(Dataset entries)

=-=-=-=-=

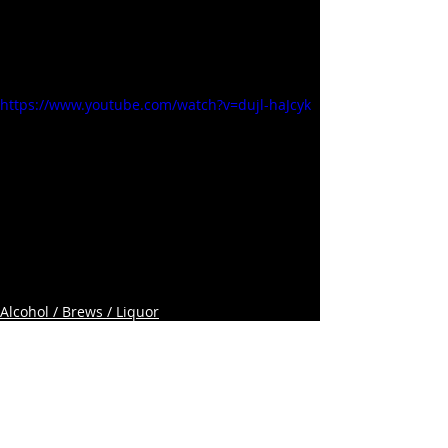
https://www.youtube.com/watch?v=dujl-haJcyk
Alcohol / Brews / Liquor
Related Posts
See All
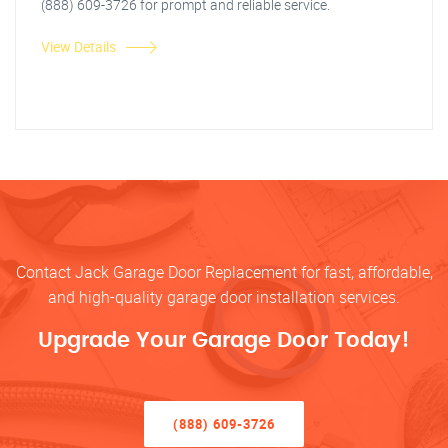
(888) 609-3726 for prompt and reliable service.
View Details
Contact Jack Garage Door Replacement for fast, affordable,
and high-quality garage door installation services.
Upgrade Your Garage Door Today!
(888) 609-3726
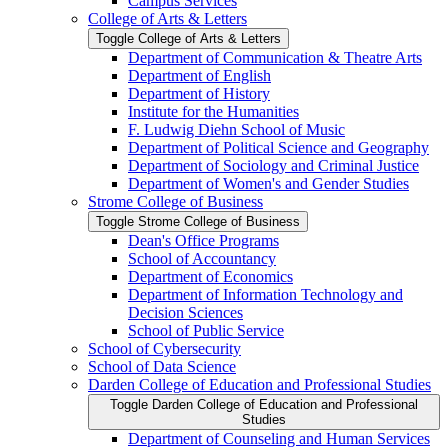
Campus Services
College of Arts &​ Letters
Toggle College of Arts &​ Letters
Department of Communication &​ Theatre Arts
Department of English
Department of History
Institute for the Humanities
F. Ludwig Diehn School of Music
Department of Political Science and Geography
Department of Sociology and Criminal Justice
Department of Women's and Gender Studies
Strome College of Business
Toggle Strome College of Business
Dean's Office Programs
School of Accountancy
Department of Economics
Department of Information Technology and
Decision Sciences
School of Public Service
School of Cybersecurity
School of Data Science
Darden College of Education and Professional Studies
Toggle Darden College of Education and Professional
Studies
Department of Counseling and Human Services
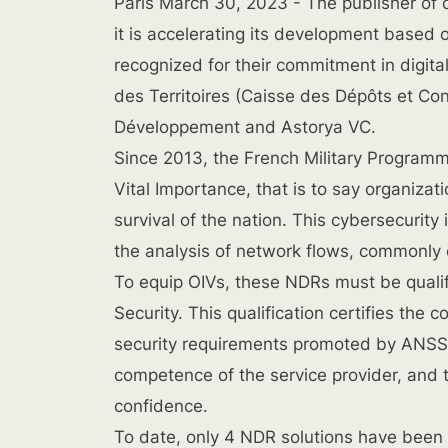
Paris March 30, 2023
- The publisher of 
it is accelerating its development based o
recognized for their commitment in digit
des Territoires (Caisse des Dépôts et Con
Développement and Astorya VC.
Since 2013, the French Military Programm
Vital Importance, that is to say organizati
survival of the nation. This cybersecurity
the analysis of network flows, commonly
To equip OIVs, these NDRs must be quali
Security. This qualification certifies the 
security requirements promoted by ANSSI
competence of the service provider, and t
confidence.
To date, only 4 NDR solutions have been q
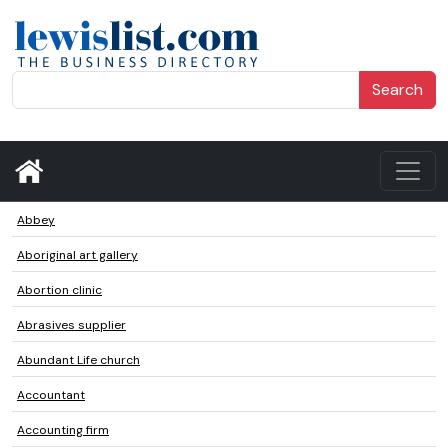
Search
Abbey
Aboriginal art gallery
Abortion clinic
Abrasives supplier
Abundant Life church
Accountant
Accounting firm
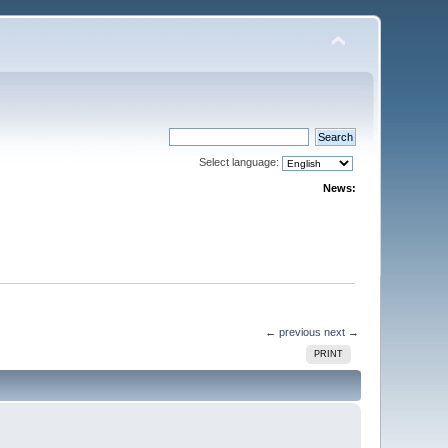
Select language:
News:
← previous
next →
PRINT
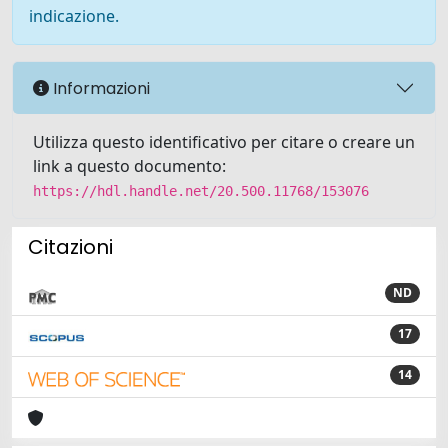
indicazione.
Informazioni
Utilizza questo identificativo per citare o creare un
link a questo documento:
https://hdl.handle.net/20.500.11768/153076
Citazioni
ND
17
14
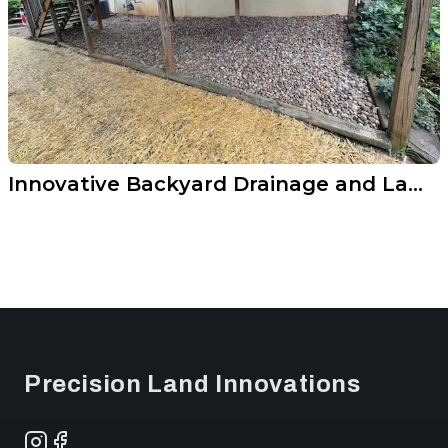
Innovative Backyard Drainage and Lawn Upgrade
Footer
Precision Land Innovations
Instagram
Facebook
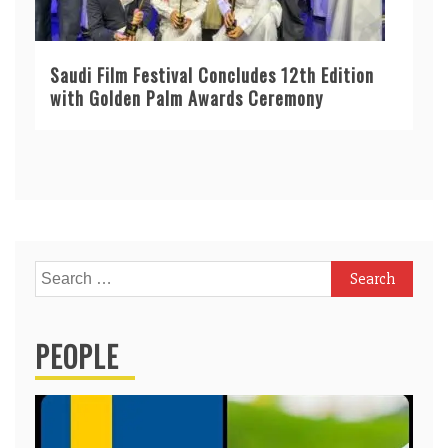
Saudi Film Festival Concludes 12th Edition
with Golden Palm Awards Ceremony
Search
for:
PEOPLE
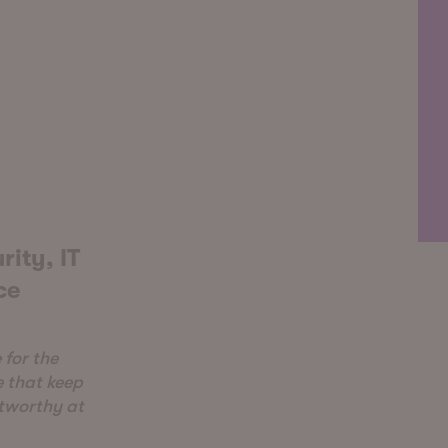
rity, IT
ce
 for the
e that keep
stworthy at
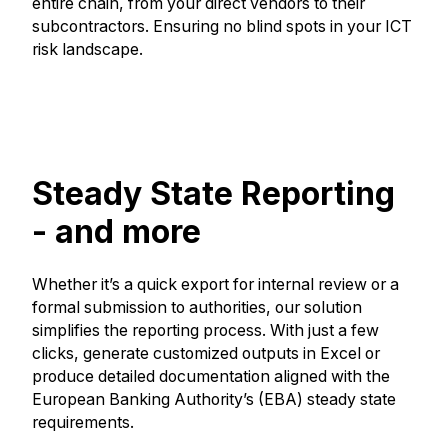
entire chain, from your direct vendors to their
subcontractors. Ensuring no blind spots in your ICT
risk landscape.
Steady State Reporting
- and more
Whether it’s a quick export for internal review or a
formal submission to authorities, our solution
simplifies the reporting process. With just a few
clicks, generate customized outputs in Excel or
produce detailed documentation aligned with the
European Banking Authority’s (EBA) steady state
requirements.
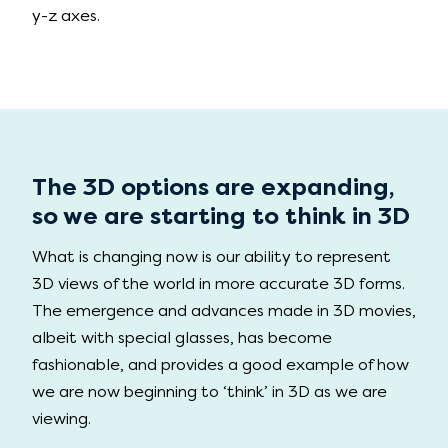
y-z axes.
The 3D options are expanding,
so we are starting to think in 3D
What is changing now is our ability to represent
3D views of the world in more accurate 3D forms.
The emergence and advances made in 3D movies,
albeit with special glasses, has become
fashionable, and provides a good example of how
we are now beginning to ‘think’ in 3D as we are
viewing.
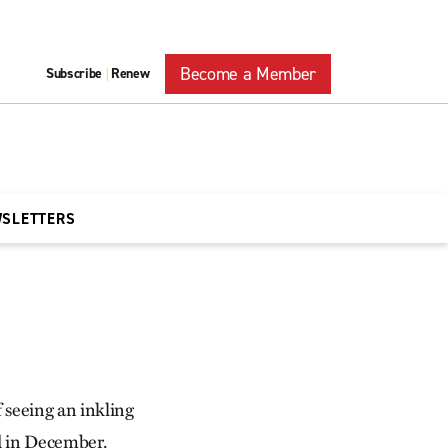
Become a Member
Subscribe
Renew
|
WSLETTERS
f seeing an inkling
ed in December.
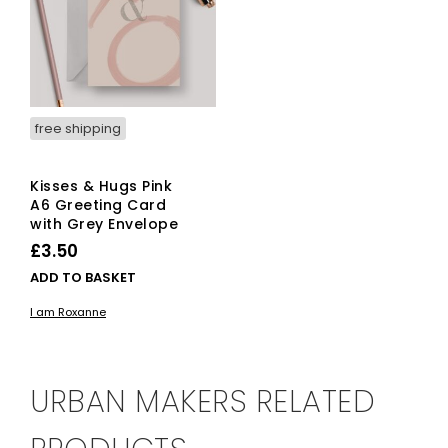
free shipping
Kisses & Hugs Pink
A6 Greeting Card
with Grey Envelope
£
3.50
ADD TO BASKET
I am Roxanne
URBAN MAKERS RELATED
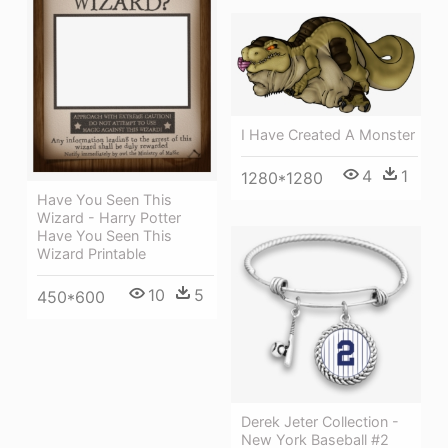
I Have Created A Monster
4
1
1280*1280
Have You Seen This
Wizard - Harry Potter
Have You Seen This
Wizard Printable
10
5
450*600
Derek Jeter Collection -
New York Baseball #2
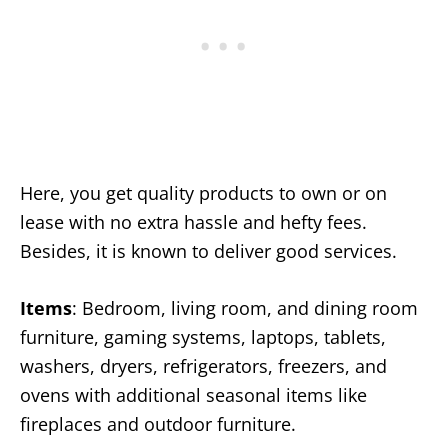
Here, you get quality products to own or on
lease with no extra hassle and hefty fees.
Besides, it is known to deliver good services.
Items
: Bedroom, living room, and dining room
furniture, gaming systems, laptops, tablets,
washers, dryers, refrigerators, freezers, and
ovens with additional seasonal items like
fireplaces and outdoor furniture.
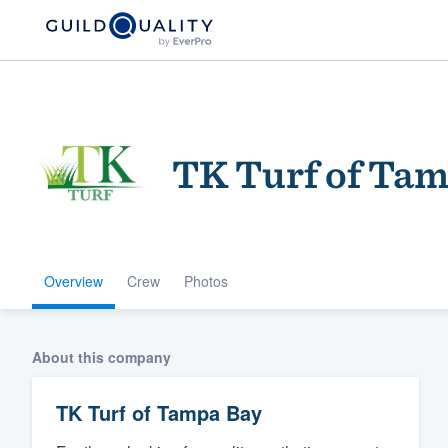
TK Turf of Ta
Overview
Crew
Photos
Welcome to our
community of qu
About this company
TK Turf of Tampa Bay
Get started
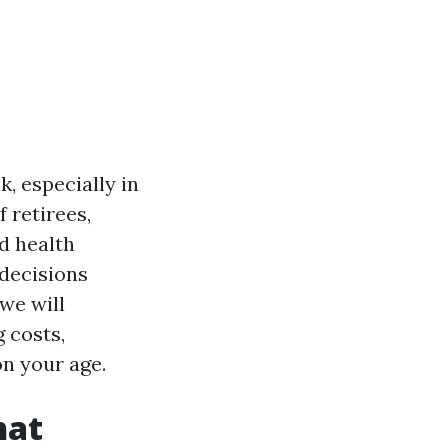
, especially in
f retirees,
d health
 decisions
we will
g costs,
on your age.
hat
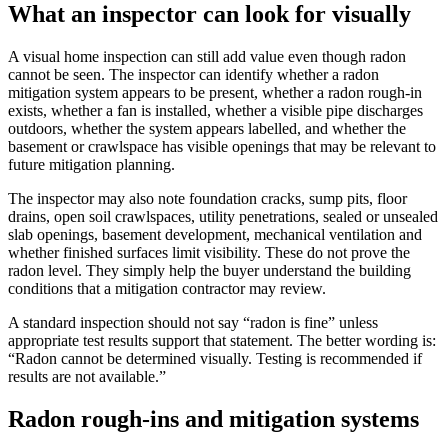
What an inspector can look for visually
A visual home inspection can still add value even though radon
cannot be seen. The inspector can identify whether a radon
mitigation system appears to be present, whether a radon rough-in
exists, whether a fan is installed, whether a visible pipe discharges
outdoors, whether the system appears labelled, and whether the
basement or crawlspace has visible openings that may be relevant to
future mitigation planning.
The inspector may also note foundation cracks, sump pits, floor
drains, open soil crawlspaces, utility penetrations, sealed or unsealed
slab openings, basement development, mechanical ventilation and
whether finished surfaces limit visibility. These do not prove the
radon level. They simply help the buyer understand the building
conditions that a mitigation contractor may review.
A standard inspection should not say “radon is fine” unless
appropriate test results support that statement. The better wording is:
“Radon cannot be determined visually. Testing is recommended if
results are not available.”
Radon rough-ins and mitigation systems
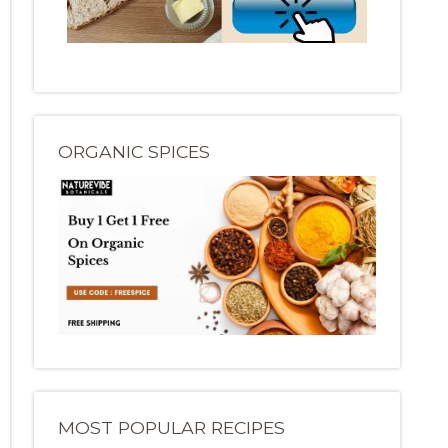
ORGANIC SPICES
MOST POPULAR RECIPES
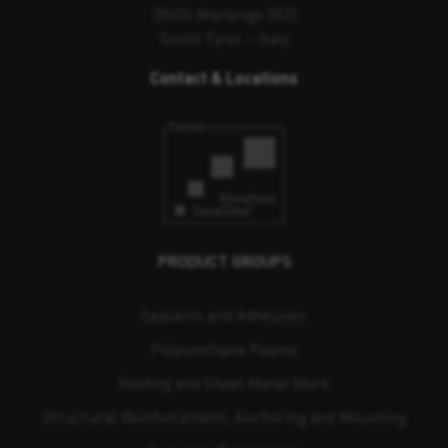
39020 Marlengo (BZ)
South Tyrol – Italy
Contact & Locations
PRODUCT GROUPS
Sealants and Adhesives
Polyurethane Foams
Roofing and Sheet Metal Work
Structural Reinforcement, Anchoring and Mounting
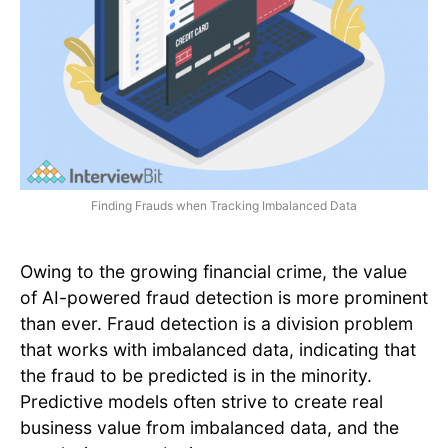
Finding Frauds when Tracking Imbalanced Data
Owing to the growing financial crime, the value
of AI-powered fraud detection is more prominent
than ever. Fraud detection is a division problem
that works with imbalanced data, indicating that
the fraud to be predicted is in the minority.
Predictive models often strive to create real
business value from imbalanced data, and the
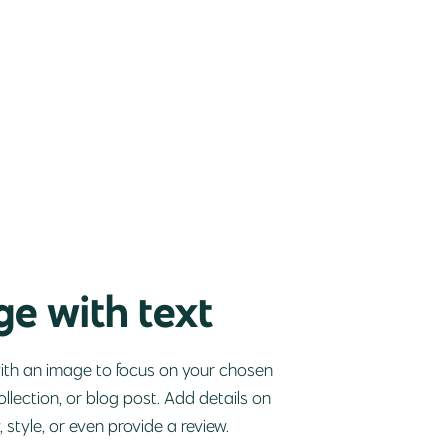
e with text
with an image to focus on your chosen
ollection, or blog post. Add details on
y, style, or even provide a review.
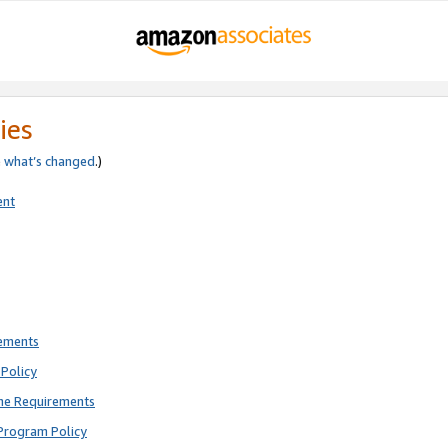
ies
e
what’s changed
.)
ent
rements
Policy
ne Requirements
Program Policy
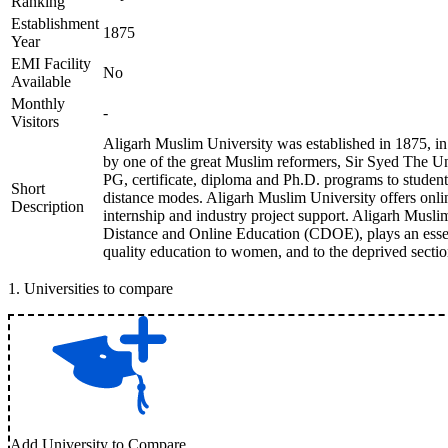
Ranking
Establishment
1875
Year
EMI Facility
No
Available
Monthly
-
Visitors
Aligarh Muslim University was established in 1875, in
by one of the great Muslim reformers, Sir Syed The U
PG, certificate, diploma and Ph.D. programs to studen
Short
distance modes. Aligarh Muslim University offers onli
Description
internship and industry project support. Aligarh Musli
Distance and Online Education (CDOE), plays an essen
quality education to women, and to the deprived section
1
.
Universities to compare
Add University to Compare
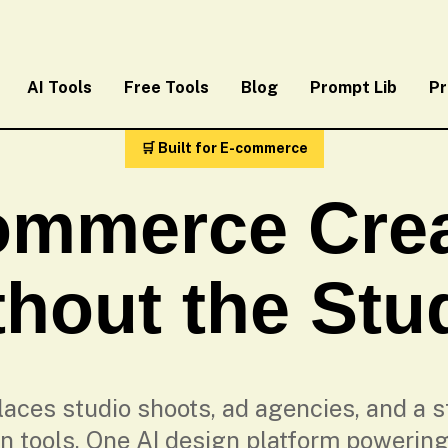
AI Tools
Free Tools
Blog
Prompt Lib
Pr
🛒 Built for E-commerce
ommerce Crea
hout the Stu
aces studio shoots, ad agencies, and a st
n tools. One AI design platform powering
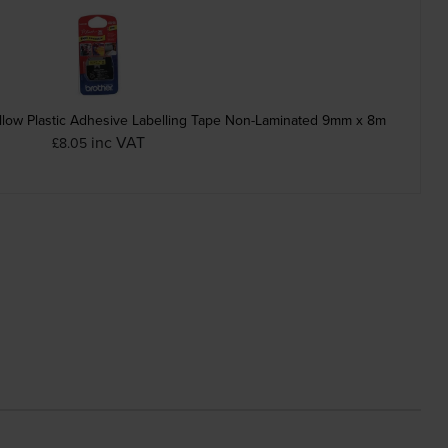
low Plastic Adhesive Labelling Tape Non-Laminated 9mm x 8m
inc VAT
£8.05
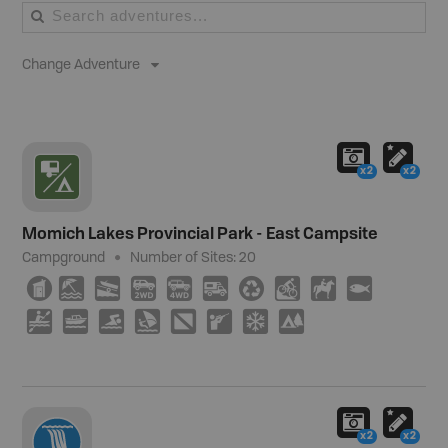
Change Adventure
x2
x2
Momich Lakes Provincial Park - East Campsite
Campground
Number of Sites:
20
Ê
8
A
H
I
Ä
⊌
M
N
9
V
C
O
W
;
R
U
5
x2
x2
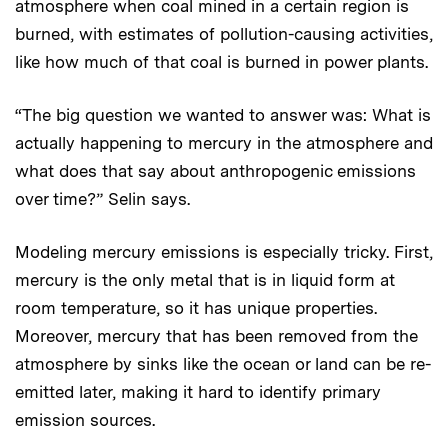
atmosphere when coal mined in a certain region is
burned, with estimates of pollution-causing activities,
like how much of that coal is burned in power plants.
“The big question we wanted to answer was: What is
actually happening to mercury in the atmosphere and
what does that say about anthropogenic emissions
over time?” Selin says.
Modeling mercury emissions is especially tricky. First,
mercury is the only metal that is in liquid form at
room temperature, so it has unique properties.
Moreover, mercury that has been removed from the
atmosphere by sinks like the ocean or land can be re-
emitted later, making it hard to identify primary
emission sources.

=-=-=-=-=

Starting at the line that contains "was: What is", copy each line through the last one in the records, exactly, and output nothing else.

“The big question we wanted to answer was: What is
actually happening to mercury in the atmosphere and
what does that say about anthropogenic emissions
over time?” Selin says.
Modeling mercury emissions is especially tricky. First,
mercury is the only metal that is in liquid form at
room temperature, so it has unique properties.
Moreover, mercury that has been removed from the
atmosphere by sinks like the ocean or land can be re-
emitted later, making it hard to identify primary
emission sources.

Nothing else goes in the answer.